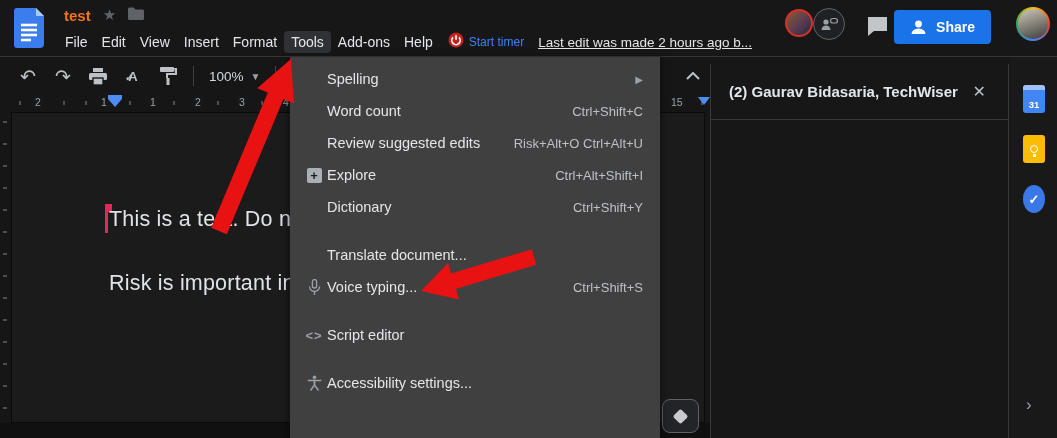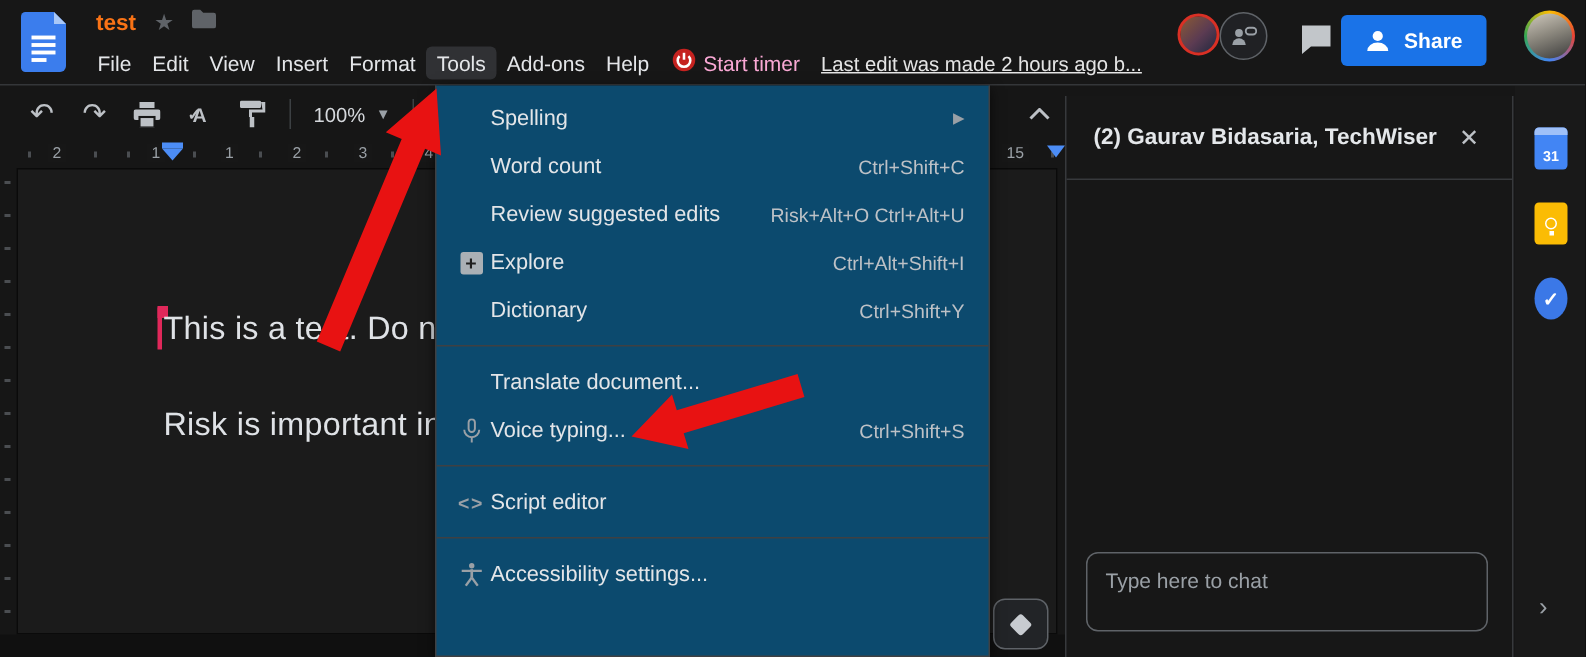--- a/index.html
+++ b/index.html
@@ -16,7 +16,7 @@
   .menu-item{padding:3px 7px;font-size:14px;color:#e4e6e9;border-radius:4px;cursor:default;}
   .menu-item.active{background:#303134;}
   .timer{display:flex;align-items:center;gap:5px;margin-left:8px;}
-  .timer-label{color:#f9a8d4;font-size:14px;}
+  .timer-label{color:#3b82f6;font-size:12px;}
   .last-edit{margin-left:14px;font-size:13.5px;color:#e5e5e5;text-decoration:underline;}
   .top-right{position:absolute;right:0;top:0;height:57px;}
   .presence-avatar{position:absolute;right:244px;top:9px;width:28px;height:28px;border-radius:50%;

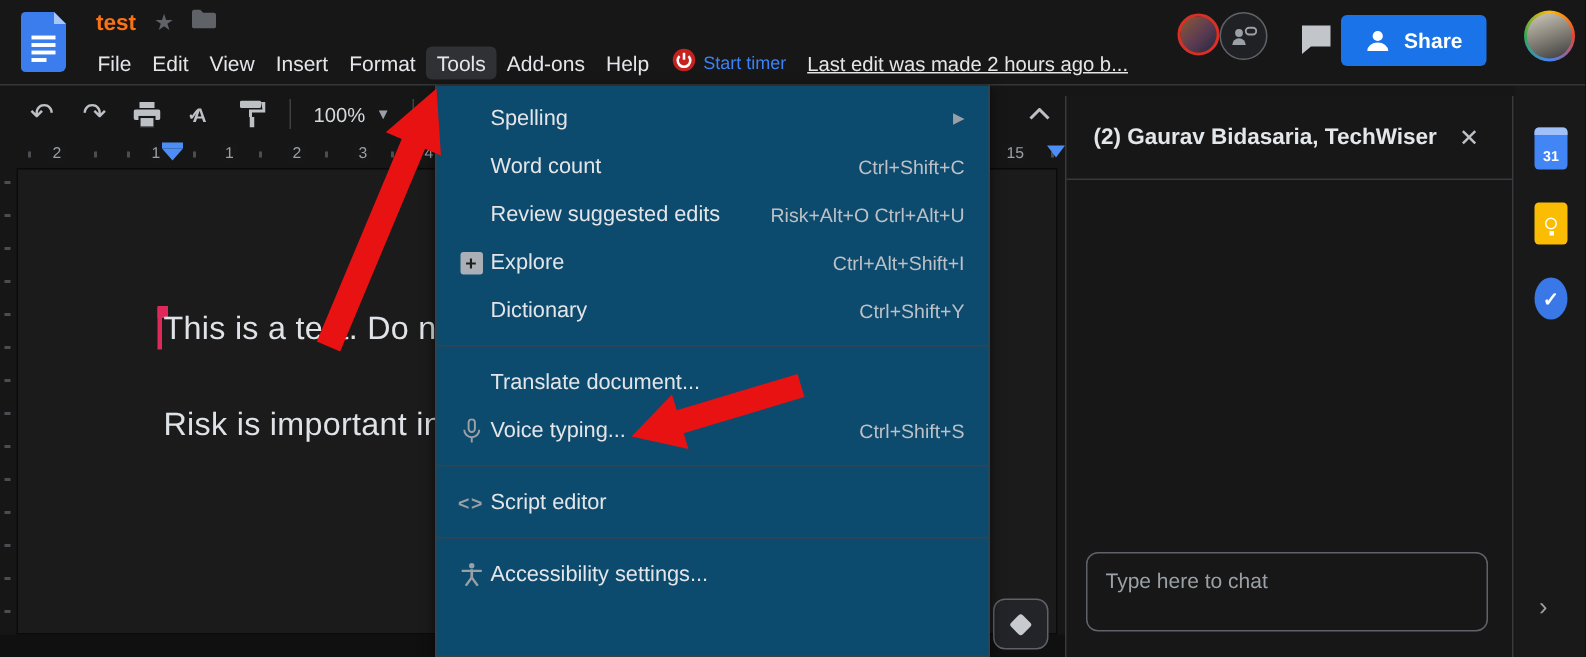--- a/index.html
+++ b/index.html
@@ -64,7 +64,7 @@
   .diamond{width:11px;height:11px;background:#c7cbd0;transform:rotate(45deg);border-radius:2px;}
 
   
-  .dropdown{position:absolute;left:290px;top:57px;width:370px;height:381px;background:#0c4a6e;border:1px solid #3f4042;border-top:none;
+  .dropdown{position:absolute;left:290px;top:57px;width:370px;height:381px;background:#404040;border:1px solid #3f4042;border-top:none;
      box-shadow:0 2px 8px rgba(0,0,0,.6);z-index:30;padding-top:6px;overflow:hidden;}
   .mi{display:flex;align-items:center;height:32px;cursor:pointer;}
   .mi-ic{width:26px;margin-left:10px;display:flex;align-items:center;justify-content:center;color:#9aa0a6;flex:none;}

[What you have to do] Exclude the pictures and print the rest of the data exactly.

[Completed task]
--- a/index.html
+++ b/index.html
@@ -16,7 +16,7 @@
   .menu-item{padding:3px 7px;font-size:14px;color:#e4e6e9;border-radius:4px;cursor:default;}
   .menu-item.active{background:#303134;}
   .timer{display:flex;align-items:center;gap:5px;margin-left:8px;}
-  .timer-label{color:#f9a8d4;font-size:14px;}
+  .timer-label{color:#3b82f6;font-size:12px;}
   .last-edit{margin-left:14px;font-size:13.5px;color:#e5e5e5;text-decoration:underline;}
   .top-right{position:absolute;right:0;top:0;height:57px;}
   .presence-avatar{position:absolute;right:244px;top:9px;width:28px;height:28px;border-radius:50%;

--- a/index.html
+++ b/index.html
@@ -64,7 +64,7 @@
   .diamond{width:11px;height:11px;background:#c7cbd0;transform:rotate(45deg);border-radius:2px;}
 
   
-  .dropdown{position:absolute;left:290px;top:57px;width:370px;height:381px;background:#0c4a6e;border:1px solid #3f4042;border-top:none;
+  .dropdown{position:absolute;left:290px;top:57px;width:370px;height:381px;background:#404040;border:1px solid #3f4042;border-top:none;
      box-shadow:0 2px 8px rgba(0,0,0,.6);z-index:30;padding-top:6px;overflow:hidden;}
   .mi{display:flex;align-items:center;height:32px;cursor:pointer;}
   .mi-ic{width:26px;margin-left:10px;display:flex;align-items:center;justify-content:center;color:#9aa0a6;flex:none;}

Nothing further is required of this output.